Dans une parcelle de terrain de 200 mètres carrés à Mosquera, une ville proche de Bogota, Molina a bâti son propre laboratoire, où il y a installé huit charniers. Dans deux d’entre eux, il a enterré des carcasses de porc – lesquelles se décomposent de la même manière que celles des humains, qu’il a accommodées dans deux autres à proximité.
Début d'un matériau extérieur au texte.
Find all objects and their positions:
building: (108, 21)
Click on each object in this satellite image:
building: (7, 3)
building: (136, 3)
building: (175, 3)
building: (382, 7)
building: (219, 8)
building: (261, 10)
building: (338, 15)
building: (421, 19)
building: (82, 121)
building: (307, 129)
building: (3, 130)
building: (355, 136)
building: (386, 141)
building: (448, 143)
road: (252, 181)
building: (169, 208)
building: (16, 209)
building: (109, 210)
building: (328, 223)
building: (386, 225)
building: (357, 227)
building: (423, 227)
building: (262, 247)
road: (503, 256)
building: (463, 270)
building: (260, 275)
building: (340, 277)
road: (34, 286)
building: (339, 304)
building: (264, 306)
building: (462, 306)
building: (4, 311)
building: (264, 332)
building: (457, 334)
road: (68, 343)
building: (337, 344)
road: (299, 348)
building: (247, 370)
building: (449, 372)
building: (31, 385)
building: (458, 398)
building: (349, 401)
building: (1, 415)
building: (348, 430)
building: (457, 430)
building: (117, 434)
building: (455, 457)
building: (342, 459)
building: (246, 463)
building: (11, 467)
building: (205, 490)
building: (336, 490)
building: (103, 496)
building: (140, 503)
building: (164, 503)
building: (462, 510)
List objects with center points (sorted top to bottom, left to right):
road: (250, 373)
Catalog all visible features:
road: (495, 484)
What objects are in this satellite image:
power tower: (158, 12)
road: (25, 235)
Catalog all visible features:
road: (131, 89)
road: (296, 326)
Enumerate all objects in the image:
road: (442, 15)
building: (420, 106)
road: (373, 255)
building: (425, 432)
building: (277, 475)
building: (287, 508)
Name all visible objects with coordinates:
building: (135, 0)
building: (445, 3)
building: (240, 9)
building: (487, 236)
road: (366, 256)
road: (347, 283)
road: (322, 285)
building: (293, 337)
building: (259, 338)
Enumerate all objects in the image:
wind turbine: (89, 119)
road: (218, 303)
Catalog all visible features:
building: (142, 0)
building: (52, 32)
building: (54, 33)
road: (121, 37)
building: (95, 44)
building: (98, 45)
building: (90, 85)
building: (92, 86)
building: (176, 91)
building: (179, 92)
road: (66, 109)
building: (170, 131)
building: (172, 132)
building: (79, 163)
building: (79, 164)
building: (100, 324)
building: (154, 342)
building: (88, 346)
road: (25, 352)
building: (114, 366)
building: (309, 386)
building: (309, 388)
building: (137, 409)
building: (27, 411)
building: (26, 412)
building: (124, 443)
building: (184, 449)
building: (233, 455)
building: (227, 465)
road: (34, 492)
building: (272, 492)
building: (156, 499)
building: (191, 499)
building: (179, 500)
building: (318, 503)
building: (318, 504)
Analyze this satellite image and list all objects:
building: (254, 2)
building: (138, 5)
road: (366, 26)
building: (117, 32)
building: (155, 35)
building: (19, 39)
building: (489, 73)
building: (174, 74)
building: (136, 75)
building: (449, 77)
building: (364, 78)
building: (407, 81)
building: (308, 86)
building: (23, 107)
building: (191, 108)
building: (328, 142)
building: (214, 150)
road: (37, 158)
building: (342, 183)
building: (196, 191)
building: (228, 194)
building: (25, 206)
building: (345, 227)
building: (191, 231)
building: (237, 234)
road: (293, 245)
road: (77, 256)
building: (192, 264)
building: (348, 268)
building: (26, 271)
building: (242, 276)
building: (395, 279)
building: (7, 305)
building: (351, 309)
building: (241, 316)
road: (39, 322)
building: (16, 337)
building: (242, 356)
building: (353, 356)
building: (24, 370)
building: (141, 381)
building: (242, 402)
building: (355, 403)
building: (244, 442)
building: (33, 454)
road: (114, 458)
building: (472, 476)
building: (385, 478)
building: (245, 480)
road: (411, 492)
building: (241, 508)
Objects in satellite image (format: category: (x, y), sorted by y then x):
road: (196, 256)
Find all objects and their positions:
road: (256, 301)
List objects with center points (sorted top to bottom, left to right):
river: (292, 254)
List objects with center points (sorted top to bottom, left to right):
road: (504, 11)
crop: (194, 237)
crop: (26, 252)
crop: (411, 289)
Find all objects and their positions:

Deux autres encore contiennent de vieux squelettes humains entiers, tandis que les deux derniers abritent des os endommagés et calcinés, dans le but de simuler les corps mutilés ou brûlés que l’on retrouve parfois dans les charniers colombiens.

Pour prendre en compte les divers types de sol en Colombie, Molina a inauguré un laboratoire similaire dans les plaines de l’Est du pays. Lorsque les sols sont perturbés, comme souvent lorsqu’on retourne la terre pour enterrer des corps, leurs propriétés physiques changent. « La sensibilité magnétique peut en être modifiée. L’objectif de mes recherches est de trouver et mesurer ces altérations, m’a-t-il expliqué. Je suis prêt à aller chercher n’importe quel cadavre, peu importe où il se trouve. »

Malheureusement, cette quête n’a toujours pas commencé. Le projet de Molina en est toujours au stade expérimental, freiné notamment par le manque de financements. Pour l’instant, il n’a pas pu exercer ses théories et ses méthodes en dehors de son laboratoire, dans les champs et les villes par exemple, où elles pourraient aider à trouver quelques-unes des 19 000 personnes toujours portées disparues dans le pays.